_Job item_
Could you update the material below by replacing every "chart" with "graph", keeping everything else the same and leaving out the pictures?

_Chart-based quiz items_
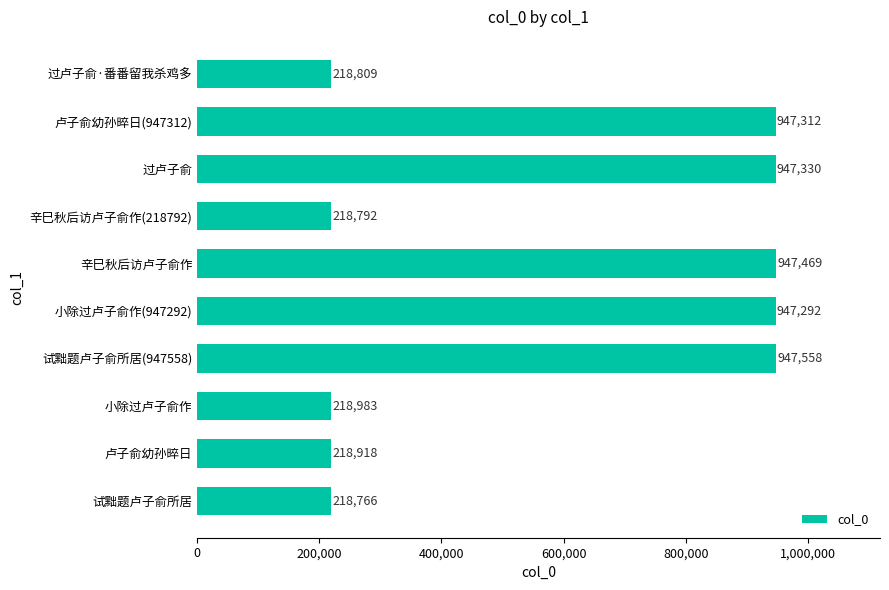

Between 小除过卢子俞作(947292) and 过卢子俞·番番留我杀鸡多, which is larger?

小除过卢子俞作(947292)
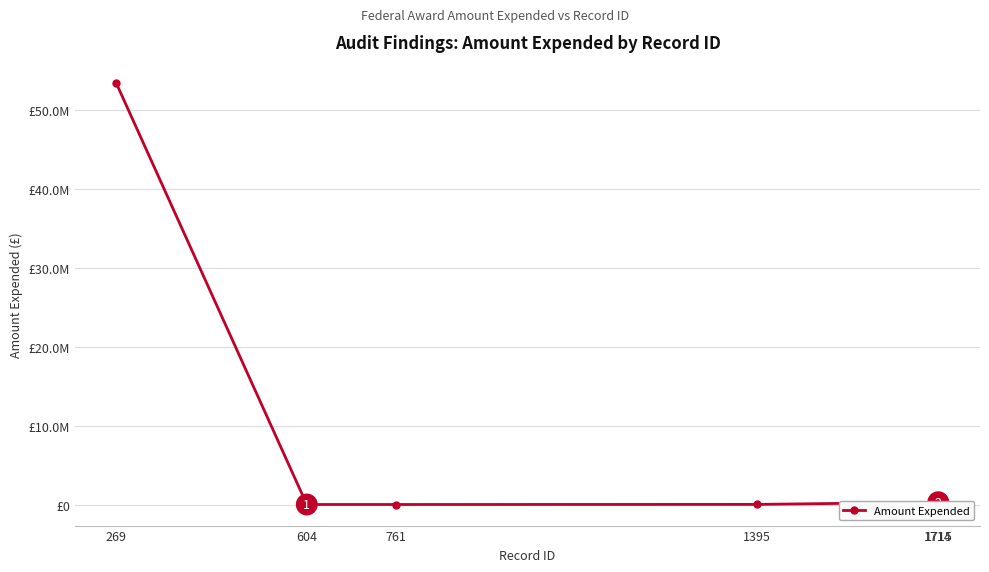

Is it true that the value at 1714 is 180907?

False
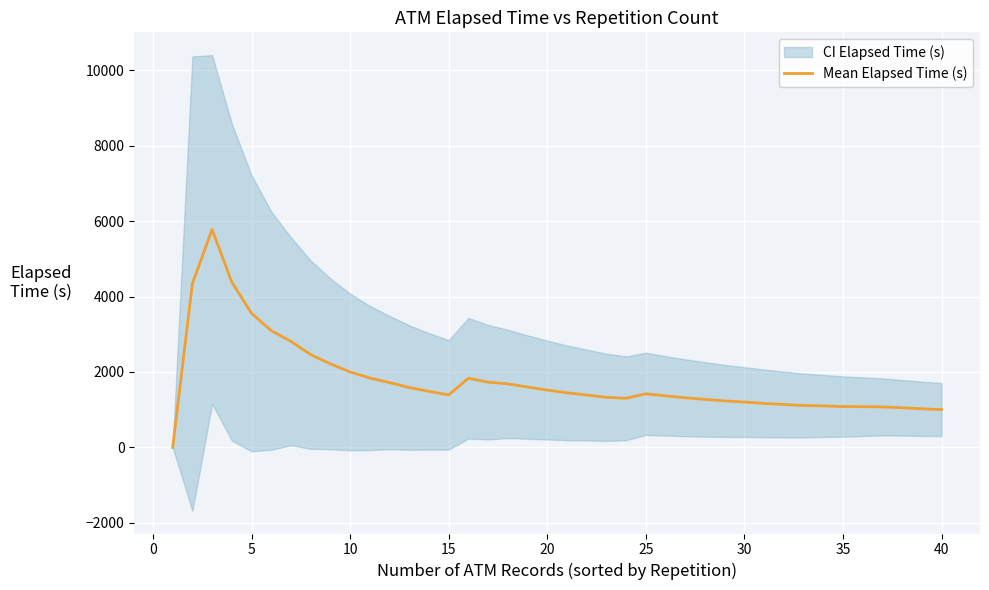

Is this an area chart (filled region under the line)?

No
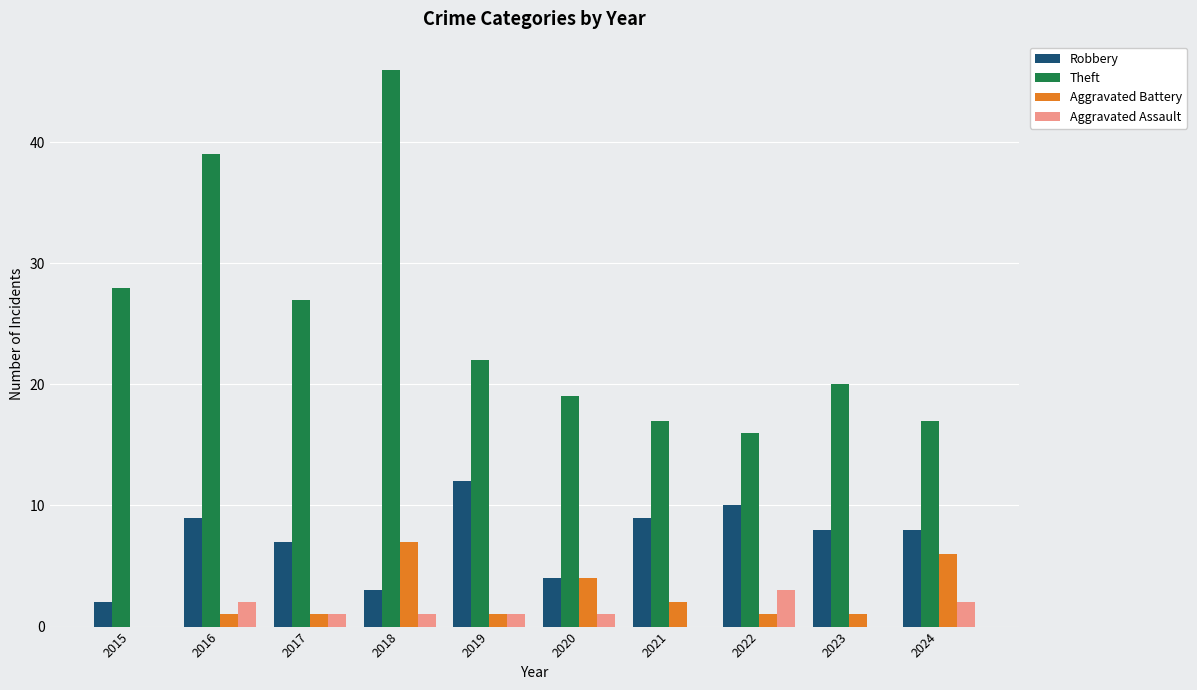

Reading right to left, list all the values displayed in this chart.

Robbery: 2024=8	2023=8	2022=10	2021=9	2020=4	2019=12	2018=3	2017=7	2016=9	2015=2
Theft: 2024=17	2023=20	2022=16	2021=17	2020=19	2019=22	2018=46	2017=27	2016=39	2015=28
Aggravated Battery: 2024=6	2023=1	2022=1	2021=2	2020=4	2019=1	2018=7	2017=1	2016=1	2015=0
Aggravated Assault: 2024=2	2023=0	2022=3	2021=0	2020=1	2019=1	2018=1	2017=1	2016=2	2015=0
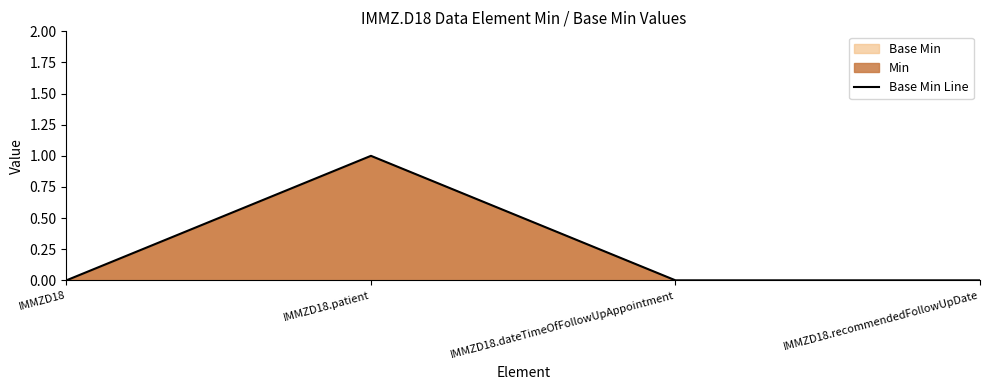

Rank the categories by value from highest to lowest.

IMMZD18.patient, IMMZD18, IMMZD18.dateTimeOfFollowUpAppointment, IMMZD18.recommendedFollowUpDate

_Answer section_
Between 小除过卢子俞作(947292) and 过卢子俞·番番留我杀鸡多, which is larger?

小除过卢子俞作(947292)

Is it true that the value at 1714 is 180907?

False

Is this an area graph (filled region under the line)?

No

Reading right to left, list all the values displayed in this graph.

Robbery: 2024=8	2023=8	2022=10	2021=9	2020=4	2019=12	2018=3	2017=7	2016=9	2015=2
Theft: 2024=17	2023=20	2022=16	2021=17	2020=19	2019=22	2018=46	2017=27	2016=39	2015=28
Aggravated Battery: 2024=6	2023=1	2022=1	2021=2	2020=4	2019=1	2018=7	2017=1	2016=1	2015=0
Aggravated Assault: 2024=2	2023=0	2022=3	2021=0	2020=1	2019=1	2018=1	2017=1	2016=2	2015=0

Rank the categories by value from highest to lowest.

IMMZD18.patient, IMMZD18, IMMZD18.dateTimeOfFollowUpAppointment, IMMZD18.recommendedFollowUpDate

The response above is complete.